FT : HP (World’s Largest Technology Employer) To Cut Workforce
Friday, June 4, 2010
A firee does not care if it was a machine or a foreigner that took his job. Hewlett-Packard, however, thinks the days of geographical wage arbitrage are numbered. Announcing a minor restructuring yesterday, the company identified automation of IT services as the area of growth for the next five to 10 years. The reorganisation required should be straightforward for the world’s largest technology employer – cutting a net 3,000 jobs shortly after adding 100,000 of them via the 2008 acquisition of Electronic Data Systems.

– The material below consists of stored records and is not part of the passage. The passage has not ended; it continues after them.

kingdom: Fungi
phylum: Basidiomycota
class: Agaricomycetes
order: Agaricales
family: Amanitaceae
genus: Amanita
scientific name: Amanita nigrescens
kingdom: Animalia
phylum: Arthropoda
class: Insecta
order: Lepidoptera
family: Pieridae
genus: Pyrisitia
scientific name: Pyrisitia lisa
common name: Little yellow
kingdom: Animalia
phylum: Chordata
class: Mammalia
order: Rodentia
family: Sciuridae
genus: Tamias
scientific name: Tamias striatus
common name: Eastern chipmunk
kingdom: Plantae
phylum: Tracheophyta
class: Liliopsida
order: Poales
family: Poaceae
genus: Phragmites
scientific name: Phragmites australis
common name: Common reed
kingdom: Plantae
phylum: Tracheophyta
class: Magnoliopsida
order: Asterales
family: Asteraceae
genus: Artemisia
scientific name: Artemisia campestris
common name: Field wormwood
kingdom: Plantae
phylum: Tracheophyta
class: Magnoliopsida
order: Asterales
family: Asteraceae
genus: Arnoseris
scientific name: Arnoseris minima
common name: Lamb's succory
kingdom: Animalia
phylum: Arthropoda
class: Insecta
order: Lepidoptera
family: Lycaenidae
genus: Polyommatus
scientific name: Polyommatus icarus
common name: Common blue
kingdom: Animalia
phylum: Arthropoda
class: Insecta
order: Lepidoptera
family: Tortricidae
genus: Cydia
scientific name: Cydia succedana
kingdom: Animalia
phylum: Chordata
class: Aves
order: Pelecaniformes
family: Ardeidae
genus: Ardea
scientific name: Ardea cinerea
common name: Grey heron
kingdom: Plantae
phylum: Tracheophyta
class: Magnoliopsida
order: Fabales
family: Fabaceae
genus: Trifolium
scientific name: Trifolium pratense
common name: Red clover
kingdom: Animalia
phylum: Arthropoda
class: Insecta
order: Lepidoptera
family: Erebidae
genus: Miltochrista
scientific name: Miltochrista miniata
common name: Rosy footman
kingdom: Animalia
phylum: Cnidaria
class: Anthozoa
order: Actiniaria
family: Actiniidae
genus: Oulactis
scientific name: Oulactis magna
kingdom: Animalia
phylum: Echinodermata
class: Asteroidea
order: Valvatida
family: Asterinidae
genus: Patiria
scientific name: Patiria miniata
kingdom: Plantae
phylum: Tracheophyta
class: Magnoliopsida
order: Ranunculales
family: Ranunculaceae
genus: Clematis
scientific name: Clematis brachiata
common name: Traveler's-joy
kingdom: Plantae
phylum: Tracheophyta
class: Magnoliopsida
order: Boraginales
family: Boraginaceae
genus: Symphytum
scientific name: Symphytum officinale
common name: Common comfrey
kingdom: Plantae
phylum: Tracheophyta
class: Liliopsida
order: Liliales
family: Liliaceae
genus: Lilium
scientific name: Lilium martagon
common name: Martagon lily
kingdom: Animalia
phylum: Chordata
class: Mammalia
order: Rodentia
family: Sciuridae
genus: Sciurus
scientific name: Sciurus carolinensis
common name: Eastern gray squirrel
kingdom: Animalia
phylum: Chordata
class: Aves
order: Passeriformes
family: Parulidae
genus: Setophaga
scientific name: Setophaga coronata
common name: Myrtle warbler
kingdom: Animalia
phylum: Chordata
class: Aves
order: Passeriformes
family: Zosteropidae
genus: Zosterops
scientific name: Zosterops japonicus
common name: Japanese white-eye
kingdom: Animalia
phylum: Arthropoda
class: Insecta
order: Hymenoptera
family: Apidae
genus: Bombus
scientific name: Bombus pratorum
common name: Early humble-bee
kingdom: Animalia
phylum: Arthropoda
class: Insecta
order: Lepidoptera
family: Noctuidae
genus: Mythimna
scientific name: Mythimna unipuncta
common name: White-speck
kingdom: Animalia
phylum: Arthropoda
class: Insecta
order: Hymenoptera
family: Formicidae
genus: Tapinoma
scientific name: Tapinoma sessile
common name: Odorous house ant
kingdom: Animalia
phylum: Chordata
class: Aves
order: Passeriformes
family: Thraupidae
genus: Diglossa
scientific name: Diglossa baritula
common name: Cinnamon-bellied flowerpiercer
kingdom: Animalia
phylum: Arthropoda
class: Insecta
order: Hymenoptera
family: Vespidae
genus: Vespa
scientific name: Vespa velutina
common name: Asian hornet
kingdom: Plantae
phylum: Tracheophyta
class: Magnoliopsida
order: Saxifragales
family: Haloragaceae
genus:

Cost-cutting has already moved operating margins at EDS, since rechristened Enterprise Services, from below 12% to almost 16%. Spending $1bn to save $500m to $700m annually by 2013 should push that margin onward into the high teens.
The challenge, however, will be holding on to such profitability in the face of competition. HP is not alone in noticing that the future of business technology is likely to involve a combination of three things: secure data managed onsite, outsourced data warehousing and so-called cloud-based online services. Buying service companies to stake out a piece of this market is now fashionable for hardware makers facing commoditisation of component assembly lines. The largest consultant by revenues, IBM, already drives the automisation bandwagon and plans to spend $20bn on acquisitions over the next five years. Also HP, as the world’s largest PC manufacturer, seems unlikely to follow IBM’s lead in getting rid of legacy hardware businesses. So the group’s fortunes will continue to be dictated by demand for goods such as printers, laptops and servers, which contribute two-thirds of sales. A valuation of 10 times prospective earnings is arguably too cheap for such a group facing recovering demand, but the rise of the machines does not extend to enthusiasm for making them.